§ Exercise objective:
Within the records that follow, find every line containing the string "currentValue". Copy those lines.

§ Data:
▼▼▼
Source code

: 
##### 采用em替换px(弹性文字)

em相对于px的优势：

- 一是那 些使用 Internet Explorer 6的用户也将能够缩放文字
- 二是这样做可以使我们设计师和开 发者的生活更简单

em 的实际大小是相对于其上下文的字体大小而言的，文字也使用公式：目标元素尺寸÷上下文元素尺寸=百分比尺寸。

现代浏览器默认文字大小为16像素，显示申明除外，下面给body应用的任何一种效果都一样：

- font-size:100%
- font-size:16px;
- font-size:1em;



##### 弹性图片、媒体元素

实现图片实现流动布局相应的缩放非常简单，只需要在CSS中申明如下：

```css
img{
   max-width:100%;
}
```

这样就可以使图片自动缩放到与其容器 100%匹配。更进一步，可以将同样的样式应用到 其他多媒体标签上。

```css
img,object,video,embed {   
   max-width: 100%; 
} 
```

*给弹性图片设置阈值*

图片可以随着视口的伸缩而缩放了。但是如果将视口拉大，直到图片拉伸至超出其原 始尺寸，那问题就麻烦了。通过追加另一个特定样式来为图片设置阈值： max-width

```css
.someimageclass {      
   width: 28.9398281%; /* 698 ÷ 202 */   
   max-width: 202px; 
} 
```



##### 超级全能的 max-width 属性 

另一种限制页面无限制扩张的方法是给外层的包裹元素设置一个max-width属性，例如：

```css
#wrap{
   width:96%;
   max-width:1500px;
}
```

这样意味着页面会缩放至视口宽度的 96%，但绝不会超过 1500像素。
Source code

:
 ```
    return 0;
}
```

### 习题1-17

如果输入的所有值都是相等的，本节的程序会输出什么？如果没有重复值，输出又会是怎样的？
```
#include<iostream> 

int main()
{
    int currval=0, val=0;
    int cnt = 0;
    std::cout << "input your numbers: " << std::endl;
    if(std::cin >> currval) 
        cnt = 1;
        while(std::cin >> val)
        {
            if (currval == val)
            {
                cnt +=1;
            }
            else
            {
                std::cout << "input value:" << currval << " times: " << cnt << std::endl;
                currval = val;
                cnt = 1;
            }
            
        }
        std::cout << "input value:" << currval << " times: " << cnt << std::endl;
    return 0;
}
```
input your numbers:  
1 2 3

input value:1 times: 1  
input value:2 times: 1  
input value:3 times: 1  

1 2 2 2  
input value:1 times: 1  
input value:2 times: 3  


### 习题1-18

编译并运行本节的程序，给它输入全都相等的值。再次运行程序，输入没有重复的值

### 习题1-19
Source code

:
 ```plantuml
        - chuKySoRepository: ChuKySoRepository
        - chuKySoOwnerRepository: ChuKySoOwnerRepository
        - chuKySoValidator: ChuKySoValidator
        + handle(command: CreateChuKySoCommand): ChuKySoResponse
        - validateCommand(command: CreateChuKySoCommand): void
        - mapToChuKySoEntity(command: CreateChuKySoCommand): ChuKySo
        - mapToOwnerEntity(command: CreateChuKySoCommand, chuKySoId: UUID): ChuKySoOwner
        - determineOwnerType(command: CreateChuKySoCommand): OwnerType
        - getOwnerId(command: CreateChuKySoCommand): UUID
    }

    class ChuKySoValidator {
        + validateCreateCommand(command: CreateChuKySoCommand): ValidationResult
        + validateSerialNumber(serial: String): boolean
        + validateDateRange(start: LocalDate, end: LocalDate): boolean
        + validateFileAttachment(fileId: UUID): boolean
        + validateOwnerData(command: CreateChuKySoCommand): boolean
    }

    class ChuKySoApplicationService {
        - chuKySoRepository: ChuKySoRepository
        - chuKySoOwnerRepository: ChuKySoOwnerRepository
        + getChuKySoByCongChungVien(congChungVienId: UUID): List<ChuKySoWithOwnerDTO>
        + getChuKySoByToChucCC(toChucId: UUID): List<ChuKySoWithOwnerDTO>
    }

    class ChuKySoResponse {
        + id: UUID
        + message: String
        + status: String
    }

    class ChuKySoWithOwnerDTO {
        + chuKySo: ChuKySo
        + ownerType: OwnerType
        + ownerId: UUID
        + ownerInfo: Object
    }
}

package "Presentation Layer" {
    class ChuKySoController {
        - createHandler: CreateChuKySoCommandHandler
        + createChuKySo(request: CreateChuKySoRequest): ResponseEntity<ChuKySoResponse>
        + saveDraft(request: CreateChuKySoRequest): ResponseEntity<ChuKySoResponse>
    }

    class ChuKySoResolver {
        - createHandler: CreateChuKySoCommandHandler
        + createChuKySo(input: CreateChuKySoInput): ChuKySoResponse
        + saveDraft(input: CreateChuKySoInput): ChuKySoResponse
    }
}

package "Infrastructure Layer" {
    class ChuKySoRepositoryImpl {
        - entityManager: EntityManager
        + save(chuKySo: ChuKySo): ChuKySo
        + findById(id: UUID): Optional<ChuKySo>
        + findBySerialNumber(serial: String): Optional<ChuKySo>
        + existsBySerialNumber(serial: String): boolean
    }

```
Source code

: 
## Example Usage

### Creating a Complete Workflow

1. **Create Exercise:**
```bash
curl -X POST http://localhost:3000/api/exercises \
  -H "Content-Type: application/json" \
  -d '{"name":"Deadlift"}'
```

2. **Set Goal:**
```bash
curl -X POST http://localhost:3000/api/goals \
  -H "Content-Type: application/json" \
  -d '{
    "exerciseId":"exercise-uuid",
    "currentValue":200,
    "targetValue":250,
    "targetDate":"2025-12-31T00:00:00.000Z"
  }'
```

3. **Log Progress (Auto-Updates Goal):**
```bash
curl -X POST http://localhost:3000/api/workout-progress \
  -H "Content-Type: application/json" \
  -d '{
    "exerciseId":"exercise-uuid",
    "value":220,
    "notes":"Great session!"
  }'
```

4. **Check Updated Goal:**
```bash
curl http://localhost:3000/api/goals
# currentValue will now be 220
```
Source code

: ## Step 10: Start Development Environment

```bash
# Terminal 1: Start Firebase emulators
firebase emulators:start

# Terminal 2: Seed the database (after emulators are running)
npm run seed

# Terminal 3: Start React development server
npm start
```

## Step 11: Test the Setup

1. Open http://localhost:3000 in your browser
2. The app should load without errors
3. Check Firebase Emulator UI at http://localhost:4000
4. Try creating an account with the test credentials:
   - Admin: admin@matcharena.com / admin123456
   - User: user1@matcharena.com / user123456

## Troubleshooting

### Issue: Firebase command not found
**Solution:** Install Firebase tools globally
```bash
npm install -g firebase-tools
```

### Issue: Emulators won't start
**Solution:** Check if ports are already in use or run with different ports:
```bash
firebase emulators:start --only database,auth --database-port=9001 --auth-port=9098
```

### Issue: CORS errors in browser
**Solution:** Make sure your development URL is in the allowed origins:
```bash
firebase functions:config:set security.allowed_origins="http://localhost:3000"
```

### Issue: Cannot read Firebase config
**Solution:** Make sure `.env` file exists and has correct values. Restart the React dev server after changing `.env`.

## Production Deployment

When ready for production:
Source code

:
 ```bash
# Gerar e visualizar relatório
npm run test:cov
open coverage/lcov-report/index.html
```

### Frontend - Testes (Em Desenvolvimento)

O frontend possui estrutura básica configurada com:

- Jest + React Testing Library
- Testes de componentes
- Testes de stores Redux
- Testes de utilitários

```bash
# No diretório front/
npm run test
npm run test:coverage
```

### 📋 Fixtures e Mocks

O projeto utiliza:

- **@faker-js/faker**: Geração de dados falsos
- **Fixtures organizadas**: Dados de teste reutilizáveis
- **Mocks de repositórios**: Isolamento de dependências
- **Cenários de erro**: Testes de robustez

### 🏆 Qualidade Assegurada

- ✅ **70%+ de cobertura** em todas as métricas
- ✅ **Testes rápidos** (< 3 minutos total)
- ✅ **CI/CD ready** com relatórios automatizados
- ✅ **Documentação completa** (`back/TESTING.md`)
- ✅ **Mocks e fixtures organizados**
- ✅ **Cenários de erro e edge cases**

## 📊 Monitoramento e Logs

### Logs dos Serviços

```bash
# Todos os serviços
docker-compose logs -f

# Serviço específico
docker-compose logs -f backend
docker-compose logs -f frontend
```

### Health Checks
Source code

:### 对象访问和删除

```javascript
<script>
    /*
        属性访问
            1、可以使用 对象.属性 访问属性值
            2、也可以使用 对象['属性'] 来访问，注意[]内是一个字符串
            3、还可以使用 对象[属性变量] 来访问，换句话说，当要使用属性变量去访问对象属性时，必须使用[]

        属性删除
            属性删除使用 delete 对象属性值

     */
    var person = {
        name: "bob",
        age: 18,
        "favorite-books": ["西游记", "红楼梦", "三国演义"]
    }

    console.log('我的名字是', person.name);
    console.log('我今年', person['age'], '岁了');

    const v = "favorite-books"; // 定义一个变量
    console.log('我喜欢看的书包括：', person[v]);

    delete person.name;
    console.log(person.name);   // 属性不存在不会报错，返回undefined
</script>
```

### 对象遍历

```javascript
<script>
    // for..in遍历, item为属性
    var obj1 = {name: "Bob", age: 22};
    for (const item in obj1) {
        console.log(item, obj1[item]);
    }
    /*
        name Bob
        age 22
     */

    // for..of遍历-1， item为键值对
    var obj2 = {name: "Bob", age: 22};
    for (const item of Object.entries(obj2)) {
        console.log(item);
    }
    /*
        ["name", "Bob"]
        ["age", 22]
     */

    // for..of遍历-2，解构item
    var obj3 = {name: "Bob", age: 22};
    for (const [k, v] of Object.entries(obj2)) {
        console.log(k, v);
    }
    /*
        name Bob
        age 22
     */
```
▲▲▲
§ Answer to the exercise:
    "currentValue":200,
# currentValue will now be 220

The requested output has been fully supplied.